How does supervectoring 35b work?

Supervectoring 35b enables DSL packages with speeds of up to 300 Mbit/s. But what lies behind this supervectoring and what does the 35b stand for?

A new DSL standard

○35b supervectoring is a further development of the VDSL standard. Alternative terms for it are VDSL Annex Q, Vectoring, and V Plus. The guide article about the DSL connection type includes a chronological list of the most important DSL standards and some general information on supervectoring.

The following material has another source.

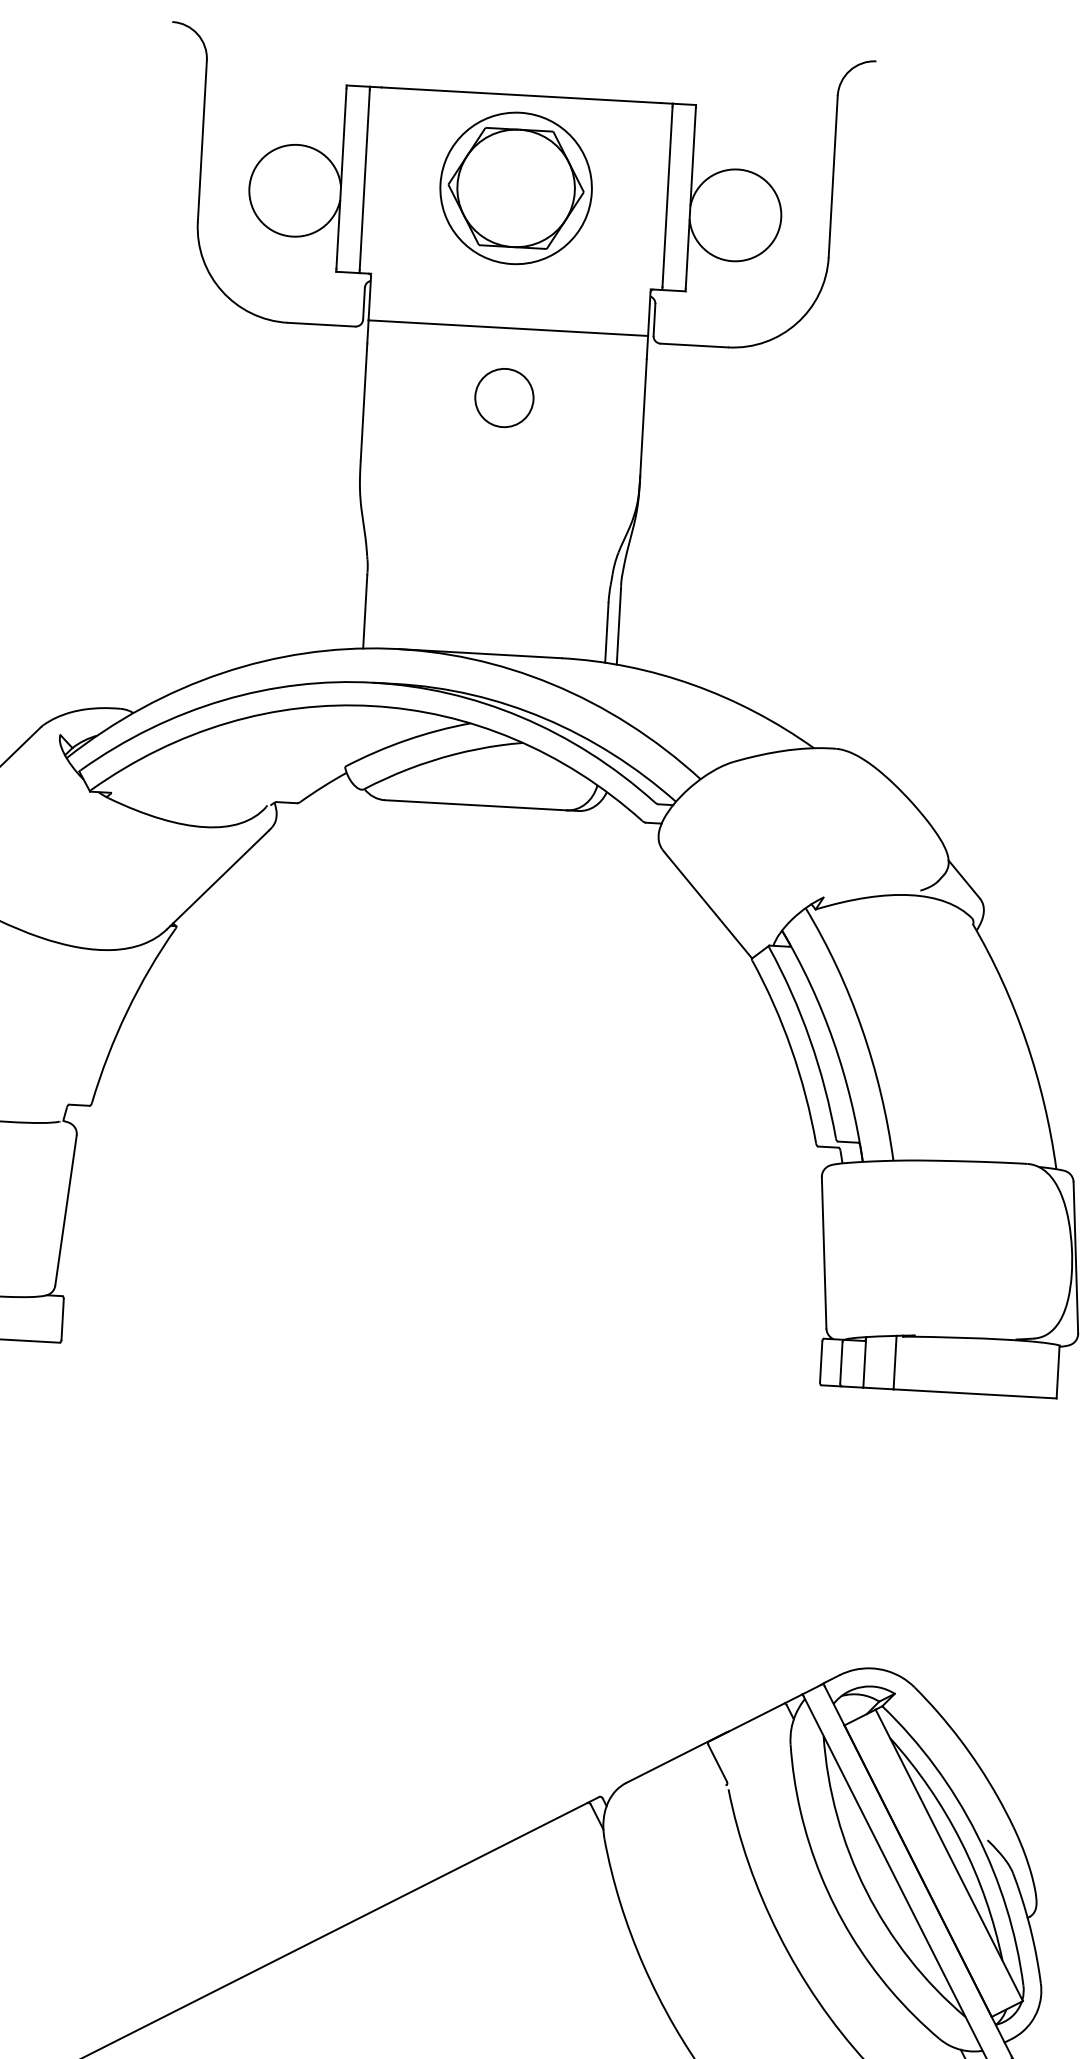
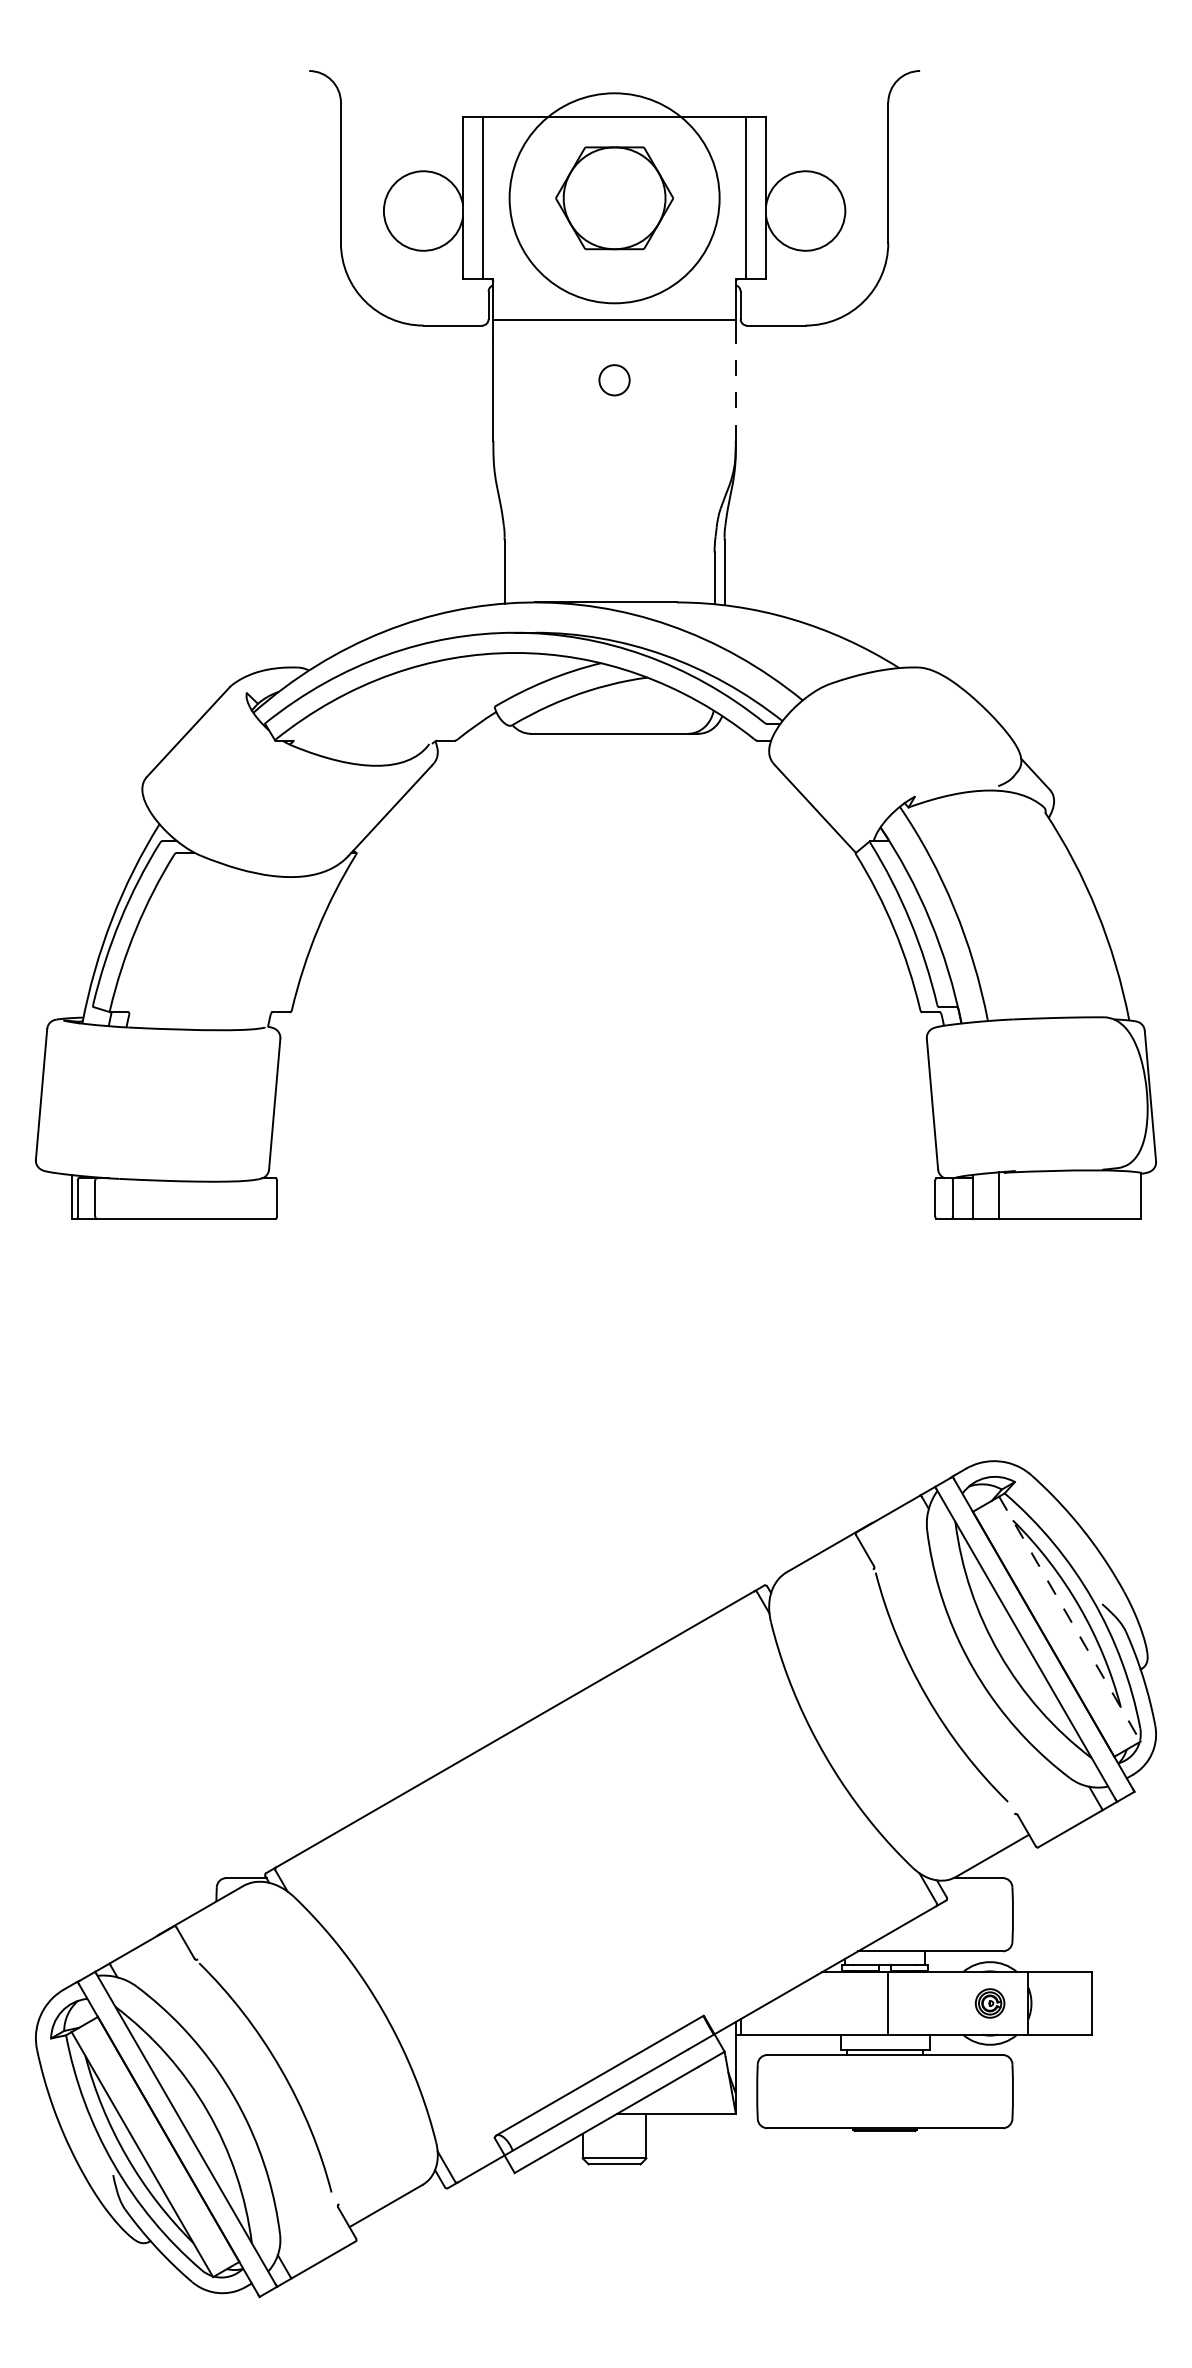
circle: (516, 187) -> (614, 197), size x1.6
circle: (504, 398) -> (614, 380), size x0.6
line: (643, 417) -> (735, 390), solid -> dashed
line: (950, 1855) -> (1070, 1619), solid -> dashed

So far these DSL profiles are used: 8a, 8b, 12a, 12b, 17a, 17b and 30a, with 17a the one used most by providers. These designations are defined by the frequency range used (0-8 MHz for the profiles starting with 8, 17 MHz for the one starting with 17, and so on). The fact that this technology is built on existing DSL architecture is a great advantage for network providers. So most of the data transmission can continue on the copper cable network. Only the distribution stations, known as DSLAMs (Digital Subscriber Line Access Multiplexer), need to be updated. From a single DSLAM source, network providers can offer v35 in parallel to ADSL, ADSL+, VDSL2 (for example DTAG 50 Mbit/s) and existing vectoring technology (100/40 Mbit/s). This allows for speeds of up to 300 Mbit/s over a short distance (up to 300 m to the DSLAM).

Download up to 300 Mbit/s

All forms of DSL require participants in a cable bundle to share bandwidth. The more people in a cable bundle who are supposed to receive high data rates at the same time, the less the bandwidth available for each user. A solution is known as ‘vectoring’. It reduces the mutual interference of adjacent copper twin wires within a cable. This procedure requires high processing power from the DSLAMs, since the system has to calculate the interference on every single copper twin wire in a bundle. During the process two signals are sent to the respective twin wire; the actual message signal and a counter signal, which is generated by the calculated interference. This practically eliminates interference signals caused by crosstalk. While this doesn't increase the speed of connections, it does allow a number of fast connections to be in the same cable bundle concurrently. This way a solid 100 Mbit/s can be achieved.

Supervectoring is the next step, using more frequency spectra than ever, to make even greater bandwidths and the latest vectoring technologies possible (300 Mbit/s download, 50 Mbit/s upload).